A new permanent exhibition at Carillon Historical Park examines the city’s rich history in secret research that included work on the atomic bomb.

From 1948 to 2003, Miamisburg’s Mound Laboratory carried out work so closely guarded that some of what it did remains secret to this day. The facility grew out of the World War II-era Dayton Project (part of the Manhattan Project), which turned sites ranging from a warehouse to a playhouse into labs that made the trigger used in the Trinity Project’s test “gadget” and the Fat Man atomic bomb dropped on Nagasaki, Japan, on Aug. 9, 1945.

Carillon Historical Park unveiled its new Mound Cold War Discovery Center on Feb. 26, 2026. The permanent exhibition honors the city’s scientific contributions to the Manhattan Project and the work of Mound Laboratory. A collaboration between Dayton History, The U.S. Department of Energy, Mound Development Corp. and the Mound Science and Energy Museum Association, the Discovery Center houses artifacts, photographs and firsthand stories from Mound Laboratory, which was instrumental in shaping the Cold War, the Nuclear Age and the Space Race.

Exhibit at Mound Cold War Discover Center at Carillon Historical Park (photo courtesy of Carillon Historical Park)

Charles A. Thomas, head of the Dayton Project, deputy to Robert Oppenheimer and the operator of Mound Laboratory, was awarded the Medal of Merit by President Harry S. Truman in 1946. The new exhibition includes an animatronic version of Thomas, who shares information about the laboratory and its role in United States history with Carillon Historical Park visitors.
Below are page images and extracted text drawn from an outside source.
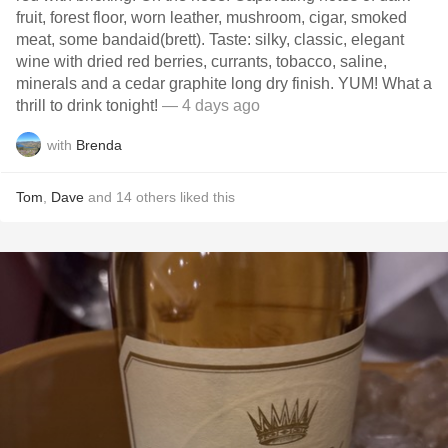
fruit, forest floor, worn leather, mushroom, cigar, smoked
meat, some bandaid(brett). Taste: silky, classic, elegant
wine with dried red berries, currants, tobacco, saline,
minerals and a cedar graphite long dry finish. YUM! What a
thrill to drink tonight!
— 4 days ago
with
Brenda
Tom
,
Dave
and
14
others
liked this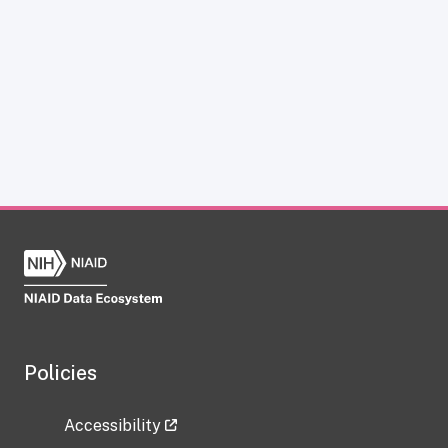
Policies
Accessibility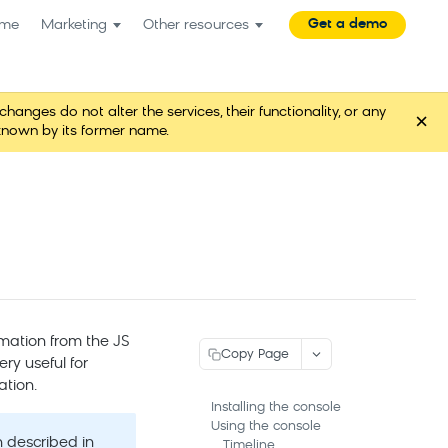
Get a demo
me
Marketing
Other resources
es do not alter the services, their functionality, or any
×
known by its former name.
mation from the JS
Copy Page
ry useful for
ation.
Installing the console
Using the console
 described in
Timeline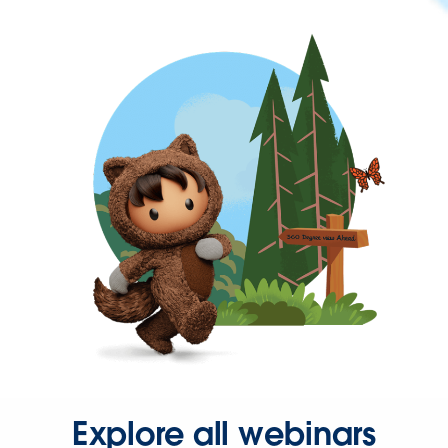
Explore all webinars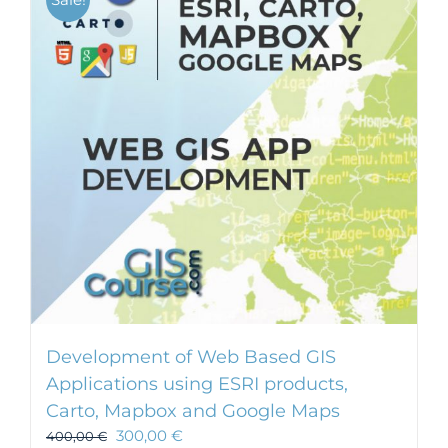
Development of Web Based GIS
Applications using ESRI products,
Carto, Mapbox and Google Maps
300,00
€
400,00
€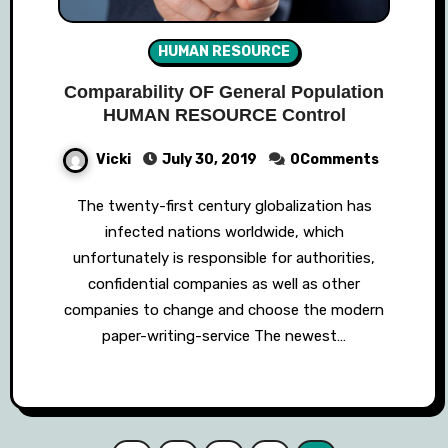
HUMAN RESOURCE
Comparability OF General Population
HUMAN RESOURCE Control
Vicki
July 30, 2019
0Comments
The twenty-first century globalization has
infected nations worldwide, which
unfortunately is responsible for authorities,
confidential companies as well as other
companies to change and choose the modern
paper-writing-service The newest…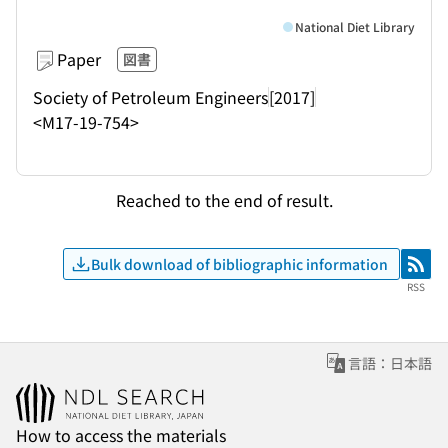
National Diet Library
Paper
図書
Society of Petroleum Engineers
[2017]
<M17-19-754>
Reached to the end of result.
Bulk download of bibliographic information
RSS
RSS
言語：日本語
How to access the materials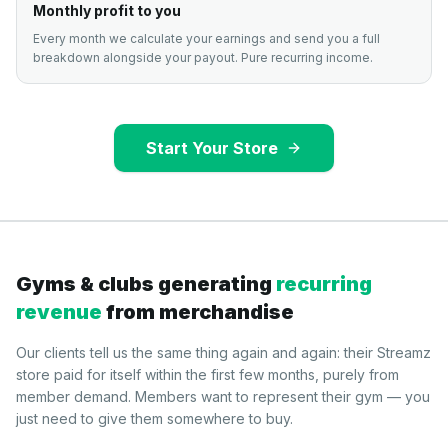
Monthly profit to you
Every month we calculate your earnings and send you a full
breakdown alongside your payout. Pure recurring income.
Start Your Store
Gyms & clubs generating
recurring
revenue
from merchandise
Our clients tell us the same thing again and again: their Streamz
store paid for itself within the first few months, purely from
member demand. Members want to represent their gym — you
just need to give them somewhere to buy.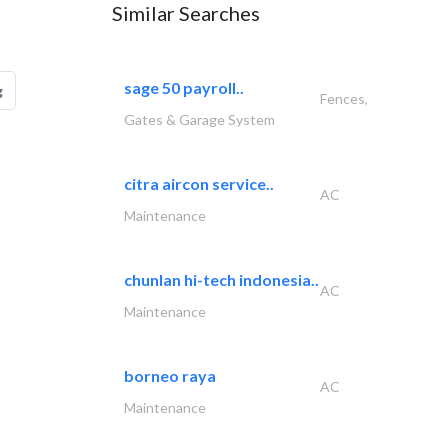
Similar Searches
sage 50 payroll..
g
Fences,
Gates & Garage System
citra aircon service..
AC
Maintenance
chunlan hi-tech indonesia..
AC
Maintenance
borneo raya
AC
Maintenance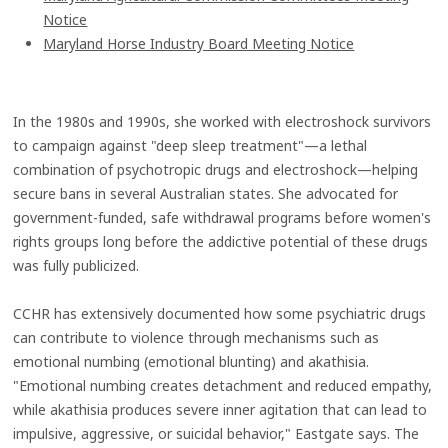
Notice
Maryland Horse Industry Board Meeting Notice
In the 1980s and 1990s, she worked with electroshock survivors
to campaign against "deep sleep treatment"—a lethal
combination of psychotropic drugs and electroshock—helping
secure bans in several Australian states. She advocated for
government-funded, safe withdrawal programs before women's
rights groups long before the addictive potential of these drugs
was fully publicized.
CCHR has extensively documented how some psychiatric drugs
can contribute to violence through mechanisms such as
emotional numbing (emotional blunting) and akathisia.
"Emotional numbing creates detachment and reduced empathy,
while akathisia produces severe inner agitation that can lead to
impulsive, aggressive, or suicidal behavior," Eastgate says. The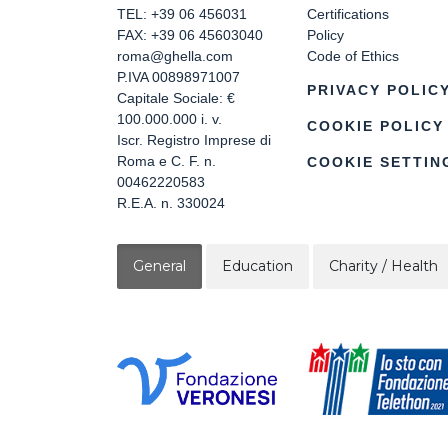
TEL: +39 06 456031
Certifications
FAX: +39 06 45603040
Policy
roma@ghella.com
Code of Ethics
P.IVA 00898971007
PRIVACY POLIC
Capitale Sociale: €
100.000.000 i. v.
COOKIE POLICY
Iscr. Registro Imprese di
Roma e C. F. n.
COOKIE SETTIN
00462220583
R.E.A. n. 330024
General
Education
Charity / Health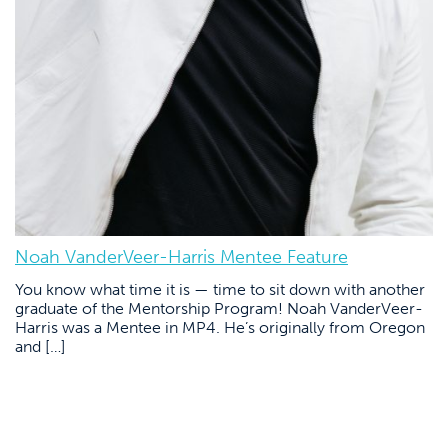
Noah VanderVeer-Harris Mentee Feature
You know what time it is — time to sit down with another
graduate of the Mentorship Program! Noah VanderVeer-
Harris was a Mentee in MP4. He’s originally from Oregon
and […]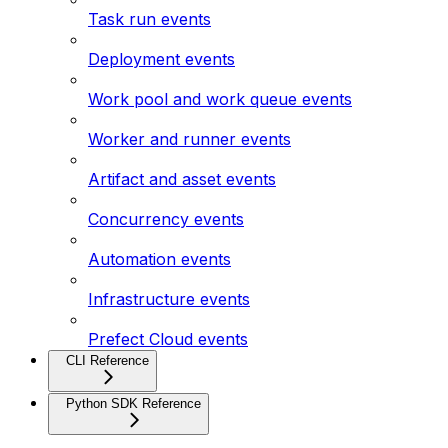
Task run events
Deployment events
Work pool and work queue events
Worker and runner events
Artifact and asset events
Concurrency events
Automation events
Infrastructure events
Prefect Cloud events
CLI Reference
Python SDK Reference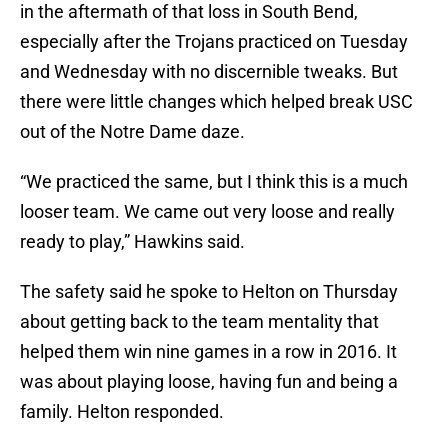
in the aftermath of that loss in South Bend,
especially after the Trojans practiced on Tuesday
and Wednesday with no discernible tweaks. But
there were little changes which helped break USC
out of the Notre Dame daze.
“We practiced the same, but I think this is a much
looser team. We came out very loose and really
ready to play,” Hawkins said.
The safety said he spoke to Helton on Thursday
about getting back to the team mentality that
helped them win nine games in a row in 2016. It
was about playing loose, having fun and being a
family. Helton responded.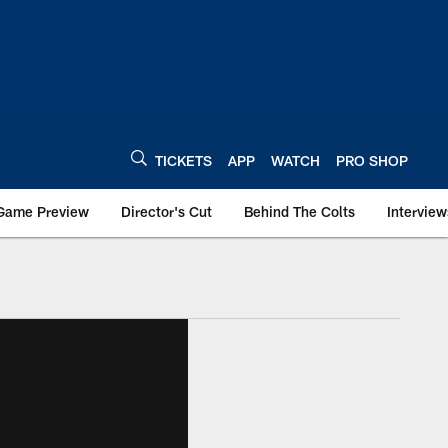
TICKETS
APP
WATCH
PRO SHOP
Game Preview
Director's Cut
Behind The Colts
Interview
“The Mound operated only 8 miles southwest of Carillon Park," Brady Kress, president & CEO of Dayton History, said in a Feb. 27, 2026, press release. "Our community has long been a powerhouse of research, innovation and manufacturing. Over 75 years ago, Col. Edward A. Deeds founded Carillon Park to share the region's stories of ingenuity with the world. The Mound story fits perfectly into that mission.”